Former Mostar prison camp inmates: There is no law regulating our status

Anadolija

Former inmates of wartime prison camps in Herzegovina marked on Tuesday the 25th anniversary of the Washington Agreement that ended the Bosniak-Croat war and closed the Croat-held camps.

The survivors and the families of the victims laid flowers at graves, remembered the ordeals they endured and complained about their current status.

“A large number of prison camp inmates have disappeared and there is still no trace of them,” said Emir Hajdarevic, from the Association of former Prison Camp Inmates in Mostar, complaining that 646 persons still remain missing, 280 of whom are from Mostar.

This “needs to be put on the agenda,” he added.

There is no law in Bosnia regulating the status of former concentration camp inmates, he also complained.

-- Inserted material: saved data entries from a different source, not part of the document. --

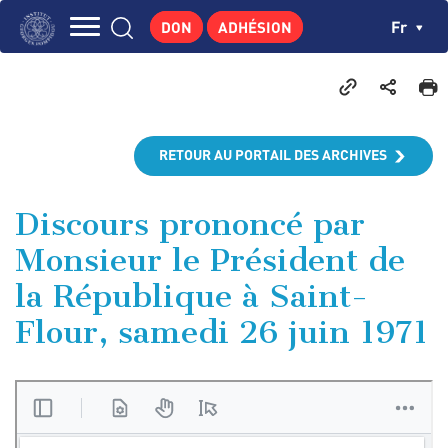
Aller
Panneau de gestion des cookies
Ch
Fr
DON
ADHÉSION
au
Navigation
contenu
L'INSTITUT
principal
principale
GEORGES POMPIDOU
CENTRE DE RECHERCHES
RETOUR AU PORTAIL DES ARCHIVES
PUBLICATIONS
ACTUALITÉS
Discours prononcé par
Monsieur le Président de
ENSEIGNEMENT
la République à Saint-
Flour, samedi 26 juin 1971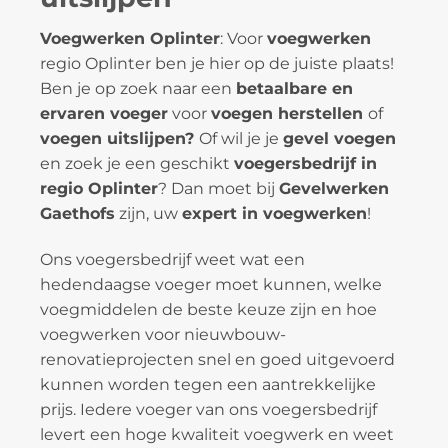
Voegwerken Oplinter
: Voor
voegwerken
regio Oplinter ben je hier op de juiste plaats!
Ben je op zoek naar een
betaalbare en
ervaren voeger
voor
voegen herstellen
of
voegen uitslijpen?
Of wil je je
gevel voegen
en zoek je een geschikt
voegersbedrijf in
regio Oplinter
? Dan moet bij
Gevelwerken
Gaethofs
zijn, uw
expert in voegwerken
!
Ons voegersbedrijf weet wat een
hedendaagse voeger moet kunnen, welke
voegmiddelen de beste keuze zijn en hoe
voegwerken voor nieuwbouw-
renovatieprojecten snel en goed uitgevoerd
kunnen worden tegen een aantrekkelijke
prijs. Iedere voeger van ons voegersbedrijf
levert een hoge kwaliteit voegwerk en weet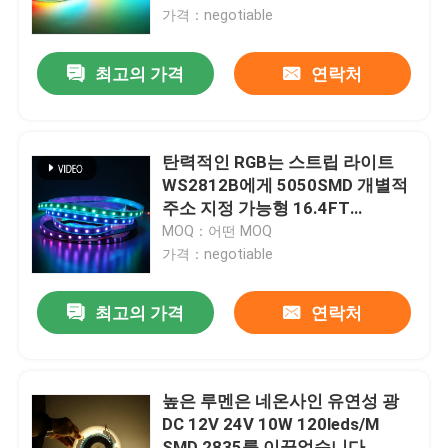
가격：negotiable
회사 소개
최고의 가격
연락처
공장 투어
탄력적인 RGB는 스트립 라이트
품질 관리
WS2812B에게 5050SMD 개별적
주소 지정 가능형 16.4FT
60Pixels/M 300Pixels 발광다이
MOQ：어떤 MOQ
연락처
오드 픽셀 스트립을 보내게 했습니
가격：negotiable
다
뉴스
최고의 가격
연락처
견적 요청
높은 루멘은 네온사인 유연성 광
DC 12V 24V 10W 120leds/M
LED 네온사인 스트립 라이트
SMD 2835를 이끌었습니다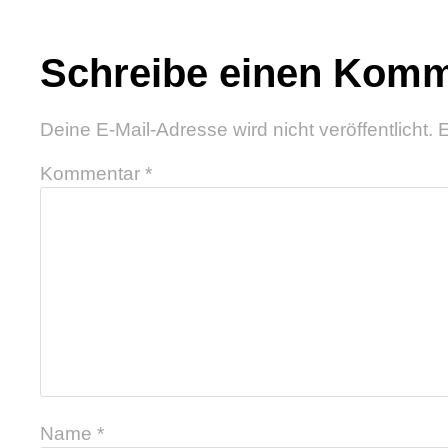
Schreibe einen Komm
Deine E-Mail-Adresse wird nicht veröffentlicht.
E
Kommentar
*
Name
*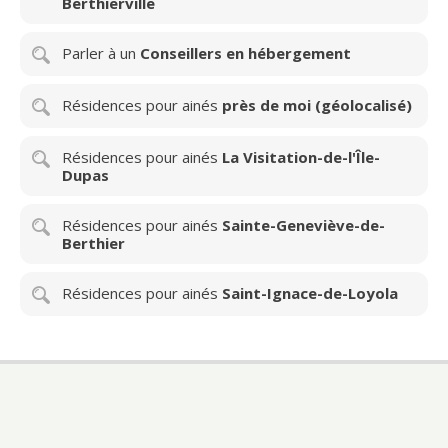
Berthierville
Parler à un
Conseillers en hébergement
Résidences pour ainés
près de moi (géolocalisé)
Résidences pour ainés
La Visitation-de-l'Île-
Dupas
Résidences pour ainés
Sainte-Geneviève-de-
Berthier
Résidences pour ainés
Saint-Ignace-de-Loyola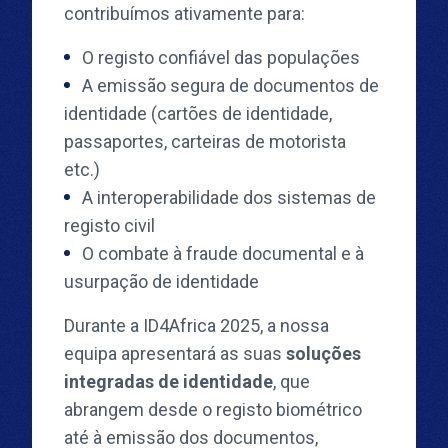
contribuímos ativamente para:
O registo confiável das populações
A emissão segura de documentos de
identidade (cartões de identidade,
passaportes, carteiras de motorista
etc.)
A interoperabilidade dos sistemas de
registo civil
O combate à fraude documental e à
usurpação de identidade
Durante a ID4Africa 2025, a nossa
equipa apresentará as suas
soluções
integradas de identidade
, que
abrangem desde o registo biométrico
até à emissão dos documentos,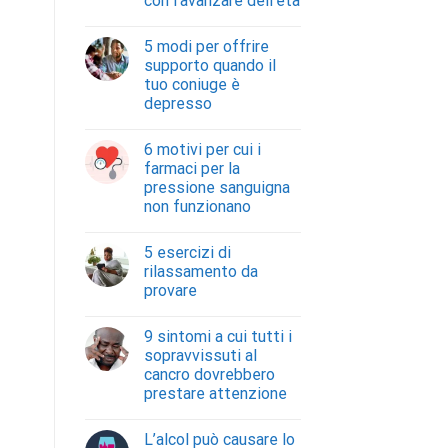
con l’avanzare dell’età
5 modi per offrire
supporto quando il
tuo coniuge è
depresso
6 motivi per cui i
farmaci per la
pressione sanguigna
non funzionano
5 esercizi di
rilassamento da
provare
9 sintomi a cui tutti i
sopravvissuti al
cancro dovrebbero
prestare attenzione
L’alcol può causare lo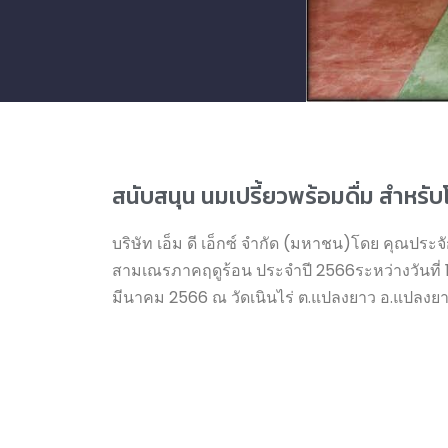
สนับสนุน นมเปรี้ยวพร้อมดื่ม สำห
บริษัท เอ็ม ดี เอ็กซ์ จำกัด (มหาชน)โดย คุณประจ
สามเณรภาคฤดูร้อน ประจำปี 2566ระหว่างวันที่ 1
มีนาคม 2566 ณ วัดเนินไร่ ต.แปลงยาว อ.แปลงยา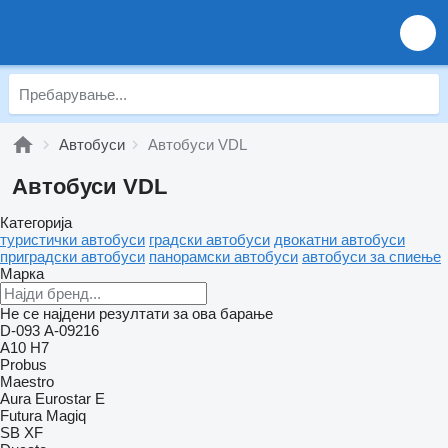
Автобуси
Автобуси VDL
Автобуси VDL
Категорија
туристички автобуси
градски автобуси
двокатни автобуси
приградски автобуси
панорамски автобуси
автобуси за спиење
Марка
Не се најдени резултати за ова барање
D-093
А-09216
A10
H7
Probus
Maestro
Aura
Eurostar E
Futura
Magiq
SB
XF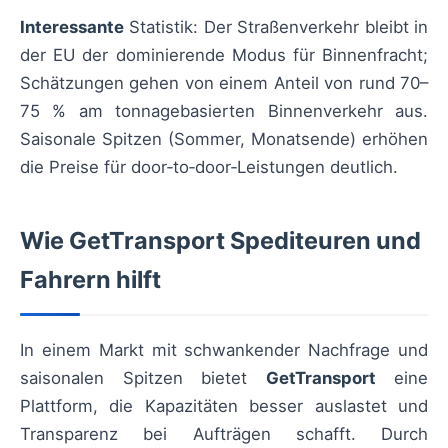
Interessante
Statistik: Der Straßenverkehr bleibt in
der EU der dominierende Modus für Binnenfracht;
Schätzungen gehen von einem Anteil von rund 70–
75 % am tonnagebasierten Binnenverkehr aus.
Saisonale Spitzen (Sommer, Monatsende) erhöhen
die Preise für door‑to‑door‑Leistungen deutlich.
Wie GetTransport Spediteuren und
Fahrern hilft
In einem Markt mit schwankender Nachfrage und
saisonalen Spitzen bietet
GetTransport
eine
Plattform, die Kapazitäten besser auslastet und
Transparenz bei Aufträgen schafft. Durch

“We demand a law to be adopted, if not at the state level, then at the level of the Federation (FBiH, the semi-autonomous entity mostly shared between Bosniaks and Croats), as on the level of Republika Srpska (RS, the other, Serb-majority entity) a law on victims of torture was adopted a long time ago,” he said, adding that having such a law is an obligation for Bosnia’s membership in the EU.

Hajdarevic also touched upon the release of Marko Radic, a Bosnian Croat war criminal who was sentenced to 21 years behind bars for war crimes he committed in the area of Mostar, but was released after he was transferred to serve his sentence in Croatia, where a court reduced his sentence.

To the outrage of former inmates, Radic was released end of 2018, after serving 12 and a half years in prison.

Victim associations think he should be sent back to Bosnia where he should serve the rest of his original sentence.

Edin Batlak from the Association of inmates from Mostar said that the local prosecution office rejected the association’s complaint against Bosnian Croat leaders Dragan Covic and Bozo Ljubic for publically rejecting a ruling of the UN war crimes tribunal that labelled the wartime Bosnian Croat ministate that ran the concentration camps as a joint criminal enterprise.

Batlak said the victims expected such a decision from the prosecution and will appeal.

The association is also marking on Thursday the anniversary of the signing of the Washington agreement that stopped the Bosniak-Croat war in 1994 and closed the camps with a panel discussion about peace and freedom and an organised viewing of the pronouncement of the final verdict of Bosnian Serb wartime leader Radovan Karadzic that will take place in The Hague, Netherlands.